Source texts of formatted documents:
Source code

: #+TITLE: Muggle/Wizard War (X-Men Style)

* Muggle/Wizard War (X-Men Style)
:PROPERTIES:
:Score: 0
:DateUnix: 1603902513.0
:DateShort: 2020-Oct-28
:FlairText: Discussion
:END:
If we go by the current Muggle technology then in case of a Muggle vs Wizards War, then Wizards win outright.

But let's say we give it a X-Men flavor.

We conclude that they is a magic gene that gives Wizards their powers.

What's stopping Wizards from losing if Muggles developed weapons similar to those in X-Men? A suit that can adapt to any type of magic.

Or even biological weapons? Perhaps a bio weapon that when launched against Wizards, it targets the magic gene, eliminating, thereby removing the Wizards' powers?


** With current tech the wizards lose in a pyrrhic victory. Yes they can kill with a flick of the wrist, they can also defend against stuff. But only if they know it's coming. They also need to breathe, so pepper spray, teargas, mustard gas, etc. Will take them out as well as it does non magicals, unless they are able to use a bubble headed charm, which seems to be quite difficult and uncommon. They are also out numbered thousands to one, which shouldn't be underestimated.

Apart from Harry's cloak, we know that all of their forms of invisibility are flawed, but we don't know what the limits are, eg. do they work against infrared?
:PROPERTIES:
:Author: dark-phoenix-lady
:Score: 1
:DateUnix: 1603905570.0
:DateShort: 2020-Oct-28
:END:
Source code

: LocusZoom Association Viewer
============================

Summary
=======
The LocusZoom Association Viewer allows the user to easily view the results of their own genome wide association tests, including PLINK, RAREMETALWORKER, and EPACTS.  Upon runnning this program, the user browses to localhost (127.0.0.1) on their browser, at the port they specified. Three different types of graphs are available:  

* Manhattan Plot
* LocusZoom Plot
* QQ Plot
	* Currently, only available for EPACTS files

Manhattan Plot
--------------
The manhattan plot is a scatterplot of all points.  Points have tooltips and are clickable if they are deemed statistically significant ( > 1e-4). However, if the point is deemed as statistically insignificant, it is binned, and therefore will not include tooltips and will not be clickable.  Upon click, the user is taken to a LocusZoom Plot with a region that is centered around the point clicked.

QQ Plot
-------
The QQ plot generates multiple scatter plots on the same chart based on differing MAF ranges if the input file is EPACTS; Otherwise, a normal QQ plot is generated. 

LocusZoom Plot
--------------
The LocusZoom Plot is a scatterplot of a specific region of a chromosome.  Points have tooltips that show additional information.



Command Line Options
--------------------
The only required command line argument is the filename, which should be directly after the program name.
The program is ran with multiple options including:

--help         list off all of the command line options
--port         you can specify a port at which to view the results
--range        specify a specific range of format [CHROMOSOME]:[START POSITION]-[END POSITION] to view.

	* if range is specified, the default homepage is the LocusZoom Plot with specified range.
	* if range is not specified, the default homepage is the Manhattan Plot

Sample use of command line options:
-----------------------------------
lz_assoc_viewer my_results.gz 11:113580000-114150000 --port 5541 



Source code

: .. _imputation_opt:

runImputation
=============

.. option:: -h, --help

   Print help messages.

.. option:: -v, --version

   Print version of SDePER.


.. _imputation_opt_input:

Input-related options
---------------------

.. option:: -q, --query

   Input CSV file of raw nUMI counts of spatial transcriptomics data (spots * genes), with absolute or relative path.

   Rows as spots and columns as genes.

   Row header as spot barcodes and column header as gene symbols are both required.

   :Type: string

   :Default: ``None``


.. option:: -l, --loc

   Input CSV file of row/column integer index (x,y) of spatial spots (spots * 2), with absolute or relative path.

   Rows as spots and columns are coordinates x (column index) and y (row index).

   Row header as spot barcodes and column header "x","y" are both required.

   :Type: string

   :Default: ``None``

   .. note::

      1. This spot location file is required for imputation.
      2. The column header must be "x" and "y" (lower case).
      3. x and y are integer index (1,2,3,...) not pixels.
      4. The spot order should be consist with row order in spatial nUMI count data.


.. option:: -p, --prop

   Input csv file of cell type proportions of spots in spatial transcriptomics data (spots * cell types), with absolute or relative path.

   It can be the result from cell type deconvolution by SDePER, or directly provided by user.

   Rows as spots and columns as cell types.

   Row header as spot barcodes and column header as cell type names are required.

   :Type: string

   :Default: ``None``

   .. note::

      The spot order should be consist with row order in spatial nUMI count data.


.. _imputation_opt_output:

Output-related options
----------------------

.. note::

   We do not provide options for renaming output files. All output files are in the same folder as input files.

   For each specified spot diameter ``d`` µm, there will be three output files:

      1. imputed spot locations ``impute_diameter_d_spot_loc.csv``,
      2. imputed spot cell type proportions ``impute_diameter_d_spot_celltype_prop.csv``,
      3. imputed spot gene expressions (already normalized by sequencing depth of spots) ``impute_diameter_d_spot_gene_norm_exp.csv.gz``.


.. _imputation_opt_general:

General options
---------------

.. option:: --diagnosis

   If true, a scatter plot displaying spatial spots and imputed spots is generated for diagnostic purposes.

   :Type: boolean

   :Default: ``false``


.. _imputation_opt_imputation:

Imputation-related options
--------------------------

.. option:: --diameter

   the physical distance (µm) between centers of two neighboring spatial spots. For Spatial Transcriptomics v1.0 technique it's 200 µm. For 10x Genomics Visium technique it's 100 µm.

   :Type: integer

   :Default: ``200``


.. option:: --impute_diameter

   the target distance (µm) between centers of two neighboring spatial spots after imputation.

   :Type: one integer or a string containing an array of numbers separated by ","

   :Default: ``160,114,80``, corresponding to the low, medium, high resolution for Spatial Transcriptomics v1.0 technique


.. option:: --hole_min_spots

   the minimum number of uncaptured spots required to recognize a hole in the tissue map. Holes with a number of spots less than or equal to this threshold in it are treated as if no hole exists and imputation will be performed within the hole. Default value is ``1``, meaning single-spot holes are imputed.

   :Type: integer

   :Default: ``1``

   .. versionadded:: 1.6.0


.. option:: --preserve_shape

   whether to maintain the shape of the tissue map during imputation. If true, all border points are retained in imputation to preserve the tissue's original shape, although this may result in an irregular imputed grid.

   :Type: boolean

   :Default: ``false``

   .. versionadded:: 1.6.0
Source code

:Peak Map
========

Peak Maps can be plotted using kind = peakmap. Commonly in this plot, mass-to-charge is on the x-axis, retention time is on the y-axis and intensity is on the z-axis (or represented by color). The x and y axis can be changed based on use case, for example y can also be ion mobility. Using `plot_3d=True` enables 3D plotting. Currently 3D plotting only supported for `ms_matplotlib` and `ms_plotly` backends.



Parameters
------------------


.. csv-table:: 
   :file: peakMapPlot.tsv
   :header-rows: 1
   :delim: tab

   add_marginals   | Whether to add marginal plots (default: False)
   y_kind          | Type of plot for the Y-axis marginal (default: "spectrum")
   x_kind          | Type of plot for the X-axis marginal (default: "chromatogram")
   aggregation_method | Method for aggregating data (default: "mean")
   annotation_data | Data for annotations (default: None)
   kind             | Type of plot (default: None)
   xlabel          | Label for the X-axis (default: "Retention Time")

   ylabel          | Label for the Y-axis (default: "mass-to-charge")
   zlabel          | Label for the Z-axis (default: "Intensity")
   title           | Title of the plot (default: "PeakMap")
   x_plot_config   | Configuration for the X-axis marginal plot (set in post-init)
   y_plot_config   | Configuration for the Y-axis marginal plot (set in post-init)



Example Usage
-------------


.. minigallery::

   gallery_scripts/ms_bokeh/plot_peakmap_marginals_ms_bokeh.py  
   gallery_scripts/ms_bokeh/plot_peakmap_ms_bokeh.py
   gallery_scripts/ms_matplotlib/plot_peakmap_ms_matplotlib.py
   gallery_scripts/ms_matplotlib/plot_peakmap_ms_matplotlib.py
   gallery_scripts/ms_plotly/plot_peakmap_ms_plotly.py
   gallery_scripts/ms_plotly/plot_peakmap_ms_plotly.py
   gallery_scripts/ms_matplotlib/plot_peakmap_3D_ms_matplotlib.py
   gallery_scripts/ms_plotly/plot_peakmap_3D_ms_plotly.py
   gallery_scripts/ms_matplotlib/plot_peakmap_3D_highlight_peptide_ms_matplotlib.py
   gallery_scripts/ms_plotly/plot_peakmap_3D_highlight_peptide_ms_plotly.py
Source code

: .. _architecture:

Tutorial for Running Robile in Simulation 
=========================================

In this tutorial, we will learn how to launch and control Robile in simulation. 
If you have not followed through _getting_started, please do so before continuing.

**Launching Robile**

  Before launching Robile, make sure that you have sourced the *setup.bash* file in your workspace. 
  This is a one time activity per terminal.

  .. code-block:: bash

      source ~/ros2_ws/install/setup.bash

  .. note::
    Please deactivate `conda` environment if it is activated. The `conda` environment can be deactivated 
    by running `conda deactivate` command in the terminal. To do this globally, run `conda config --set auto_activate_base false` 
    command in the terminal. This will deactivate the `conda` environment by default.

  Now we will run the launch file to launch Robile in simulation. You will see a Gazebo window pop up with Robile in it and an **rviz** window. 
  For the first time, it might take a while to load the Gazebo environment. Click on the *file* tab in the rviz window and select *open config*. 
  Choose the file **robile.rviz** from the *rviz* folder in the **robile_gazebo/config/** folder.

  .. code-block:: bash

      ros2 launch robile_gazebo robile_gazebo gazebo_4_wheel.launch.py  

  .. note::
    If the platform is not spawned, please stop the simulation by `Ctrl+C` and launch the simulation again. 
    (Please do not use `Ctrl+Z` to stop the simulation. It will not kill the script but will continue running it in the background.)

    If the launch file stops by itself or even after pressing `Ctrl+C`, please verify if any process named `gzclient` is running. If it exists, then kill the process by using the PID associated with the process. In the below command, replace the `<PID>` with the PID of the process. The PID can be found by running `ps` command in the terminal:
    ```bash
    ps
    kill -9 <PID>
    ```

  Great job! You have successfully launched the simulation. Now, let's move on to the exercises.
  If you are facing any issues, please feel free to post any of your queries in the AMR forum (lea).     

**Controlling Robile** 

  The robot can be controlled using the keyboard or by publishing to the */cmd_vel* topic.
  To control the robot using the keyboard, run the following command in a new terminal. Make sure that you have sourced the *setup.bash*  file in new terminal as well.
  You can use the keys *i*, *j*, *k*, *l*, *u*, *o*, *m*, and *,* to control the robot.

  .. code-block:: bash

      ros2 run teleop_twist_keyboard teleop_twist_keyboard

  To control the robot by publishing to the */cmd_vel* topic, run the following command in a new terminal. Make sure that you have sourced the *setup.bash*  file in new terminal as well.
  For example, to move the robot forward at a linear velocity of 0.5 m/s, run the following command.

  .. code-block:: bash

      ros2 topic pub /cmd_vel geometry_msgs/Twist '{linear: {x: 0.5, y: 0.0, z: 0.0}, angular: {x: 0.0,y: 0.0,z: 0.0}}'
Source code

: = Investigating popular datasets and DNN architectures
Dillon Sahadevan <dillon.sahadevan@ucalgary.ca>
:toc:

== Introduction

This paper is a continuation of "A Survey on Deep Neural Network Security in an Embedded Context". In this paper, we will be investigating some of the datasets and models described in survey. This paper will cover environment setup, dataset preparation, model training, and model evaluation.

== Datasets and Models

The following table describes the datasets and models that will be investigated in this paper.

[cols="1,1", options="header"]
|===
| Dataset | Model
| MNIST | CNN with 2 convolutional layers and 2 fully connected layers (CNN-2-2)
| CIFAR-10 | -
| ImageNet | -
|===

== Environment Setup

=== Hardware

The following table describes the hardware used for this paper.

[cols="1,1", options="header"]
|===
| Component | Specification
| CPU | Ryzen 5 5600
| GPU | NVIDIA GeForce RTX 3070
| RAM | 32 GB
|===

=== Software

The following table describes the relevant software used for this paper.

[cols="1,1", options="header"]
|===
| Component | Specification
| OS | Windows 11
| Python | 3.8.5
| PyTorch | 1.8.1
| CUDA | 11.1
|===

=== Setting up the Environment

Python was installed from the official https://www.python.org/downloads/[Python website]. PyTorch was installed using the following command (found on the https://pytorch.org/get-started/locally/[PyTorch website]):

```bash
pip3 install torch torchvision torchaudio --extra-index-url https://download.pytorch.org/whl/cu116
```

Exercise:
In the records above, find the lines containing "directly" and copy them.

Response below:
The only required command line argument is the filename, which should be directly after the program name.
   It can be the result from cell type deconvolution by SDePER, or directly provided by user.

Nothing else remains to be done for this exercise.